• **Extrait choisi**:
##############################

Quebec History Marianopolis College


Date Published:
Juillet 2009

Document de l’histoire du Québec / Quebec History Document

 

Thomas Chapais, historien

[ce texte a été rédigé en 1935. Pour la source exacte, voir la fin du document]

 

J'aurais dû ajouter: A propos du sixième volume au Cours d'Histoire du Canada. Titre trop long. Je crois toutefois devoir indiquer dès le commencement de cet article qu'il y est question surtout de ce dernier ouvrage.

Long, difficile et méritoire travail que cette histoire inaugurée en 1919 par un homme mêlé aux affaires publiques, pris par de multiples et absorbantes occupations et qui déjà descend l'autre versant de la vie. Et cette histoire a été continuée. A l'automne dernier paraissait le sixième volume. Les deux derniers volumes sont annoncés, ils vont paraître sans délai. C'est très beau. Devant le fruit de son labeur, moisson de la vieillesse après les dures semailles de l'âge mûr, l'ouvrier s'arrête, mettons plutôt pourrait s'arrêter, satisfait et justement fier. Qu'a-t-il devant lui ? J'ai dit moisson. Je change de comparaison. Je mets monument. Large édifice aux assises solides, aux murs puissants, et dont la massive charpente peut défier les années. Exegi monumentum aere perennius. Cet éloge, que je vais justifier, sera sans doute atténué par les légères réserves que je me permettrai. Il restera pourtant mérité.

##############################

D'après l'extrait choisi, pourquoi la précision « A propos du sixième volume au Cours d'Histoire du Canada » n'a-t-elle pas été ajoutée au titre, et que fait l'auteur à la place ?

• **Entrées de données enregistrées**:

##############################

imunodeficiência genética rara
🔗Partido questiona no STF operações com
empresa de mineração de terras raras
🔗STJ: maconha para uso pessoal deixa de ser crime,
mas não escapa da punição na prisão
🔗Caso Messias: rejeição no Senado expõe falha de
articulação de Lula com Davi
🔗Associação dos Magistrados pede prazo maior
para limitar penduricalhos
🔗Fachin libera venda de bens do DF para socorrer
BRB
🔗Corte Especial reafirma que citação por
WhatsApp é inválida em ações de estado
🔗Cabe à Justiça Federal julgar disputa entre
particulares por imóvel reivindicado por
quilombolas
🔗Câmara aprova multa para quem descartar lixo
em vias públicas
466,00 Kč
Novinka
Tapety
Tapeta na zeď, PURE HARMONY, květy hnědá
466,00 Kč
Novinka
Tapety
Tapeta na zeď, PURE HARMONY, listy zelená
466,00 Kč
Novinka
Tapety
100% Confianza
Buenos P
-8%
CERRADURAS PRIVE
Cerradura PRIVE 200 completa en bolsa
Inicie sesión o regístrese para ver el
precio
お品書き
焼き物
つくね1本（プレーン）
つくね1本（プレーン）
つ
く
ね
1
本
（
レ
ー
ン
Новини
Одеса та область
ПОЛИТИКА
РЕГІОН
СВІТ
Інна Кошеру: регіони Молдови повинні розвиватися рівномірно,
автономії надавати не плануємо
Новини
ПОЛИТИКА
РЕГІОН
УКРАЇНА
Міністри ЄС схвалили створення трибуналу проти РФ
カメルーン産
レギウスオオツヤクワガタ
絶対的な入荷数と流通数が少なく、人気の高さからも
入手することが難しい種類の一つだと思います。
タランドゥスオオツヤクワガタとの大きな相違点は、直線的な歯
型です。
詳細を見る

##############################

• **Réponse attendue**:
Cette précision aurait rendu le titre trop long. L'auteur indique donc dès le commencement de l'article qu'il y est question surtout de ce dernier ouvrage.